> **What the exercise asks**: Render every line of text in the listing below as a JSON list of strings, one string per line, leaving out blank lines and the pictures.

> **Provided information**:

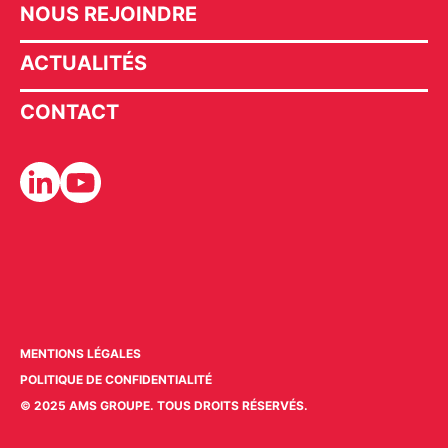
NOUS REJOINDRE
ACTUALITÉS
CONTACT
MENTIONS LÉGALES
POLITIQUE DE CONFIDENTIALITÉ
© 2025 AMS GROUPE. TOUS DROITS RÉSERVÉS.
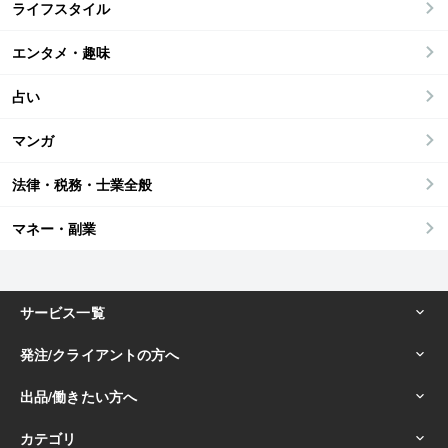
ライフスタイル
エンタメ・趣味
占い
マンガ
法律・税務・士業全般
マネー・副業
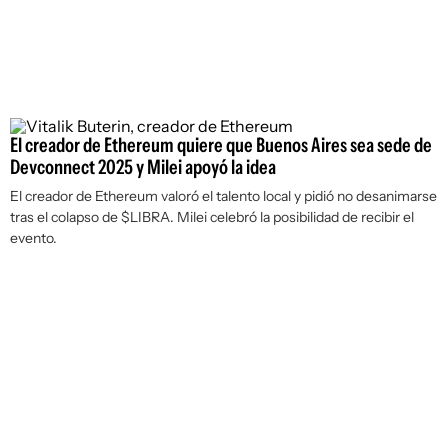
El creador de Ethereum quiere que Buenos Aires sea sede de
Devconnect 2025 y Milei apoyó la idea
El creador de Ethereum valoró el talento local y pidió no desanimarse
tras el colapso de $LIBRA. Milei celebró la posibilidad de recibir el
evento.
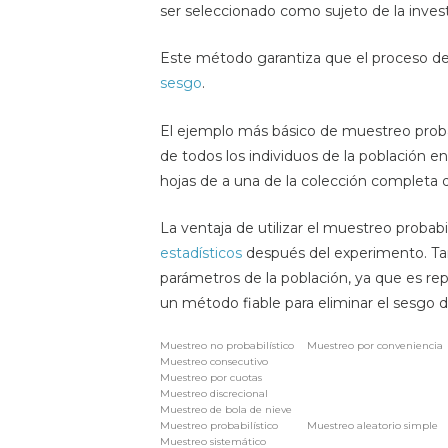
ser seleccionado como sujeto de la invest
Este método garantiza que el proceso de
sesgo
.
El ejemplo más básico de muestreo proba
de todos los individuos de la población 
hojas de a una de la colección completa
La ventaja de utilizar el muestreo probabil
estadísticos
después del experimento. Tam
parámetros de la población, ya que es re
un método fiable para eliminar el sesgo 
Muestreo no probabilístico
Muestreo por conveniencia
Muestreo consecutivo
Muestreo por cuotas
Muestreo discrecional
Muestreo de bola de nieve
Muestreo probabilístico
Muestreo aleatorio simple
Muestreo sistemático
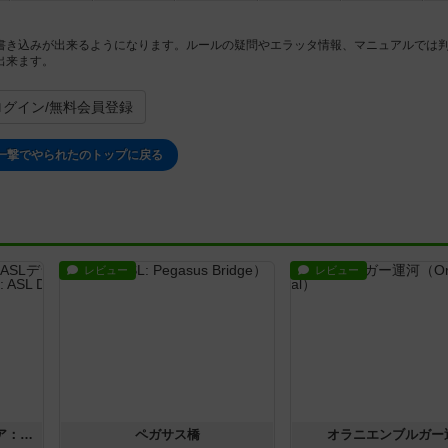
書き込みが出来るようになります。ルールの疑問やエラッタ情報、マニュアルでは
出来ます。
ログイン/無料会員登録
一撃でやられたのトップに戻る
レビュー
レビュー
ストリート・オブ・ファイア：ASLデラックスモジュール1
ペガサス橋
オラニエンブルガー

> **Response box**:
[
  "NOUS REJOINDRE",
  "ACTUALITÉS",
  "CONTACT",
  "MENTIONS LÉGALES",
  "POLITIQUE DE CONFIDENTIALITÉ",
  "© 2025 AMS GROUPE. TOUS DROITS RÉSERVÉS.",
  "ライフスタイル",
  "エンタメ・趣味",
  "占い",
  "マンガ",
  "法律・税務・士業全般",
  "マネー・副業",
  "El creador de Ethereum quiere que Buenos Aires sea sede de",
  "Devconnect 2025 y Milei apoyó la idea",
  "El creador de Ethereum valoró el talento local y pidió no desanimarse",
  "tras el colapso de $LIBRA. Milei celebró la posibilidad de recibir el",
  "evento.",
  "ser seleccionado como sujeto de la invest",
  "Este método garantiza que el proceso de",
  "sesgo",
  ".",
  "El ejemplo más básico de muestreo proba",
  "de todos los individuos de la población ",
  "hojas de a una de la colección completa",
  "La ventaja de utilizar el muestreo probabil",
  "estadísticos",
  "después del experimento. Tam",
  "parámetros de la población, ya que es re",
  "un método fiable para eliminar el sesgo ",
  "Muestreo no probabilístico",
  "Muestreo por conveniencia",
  "Muestreo consecutivo",
  "Muestreo por cuotas",
  "Muestreo discrecional",
  "Muestreo de bola de nieve",
  "Muestreo probabilístico",
  "Muestreo aleatorio simple",
  "Muestreo sistemático",
  "書き込みが出来るようになります。ルールの疑問やエラッタ情報、マニュアルでは",
  "出来ます。",
  "ログイン/無料会員登録",
  "一撃でやられたのトップに戻る",
  "レビュー",
  "レビュー",
  "ストリート・オブ・ファイア：ASLデラックスモジュール1",
  "ペガサス橋",
  "オラニエンブルガー"
]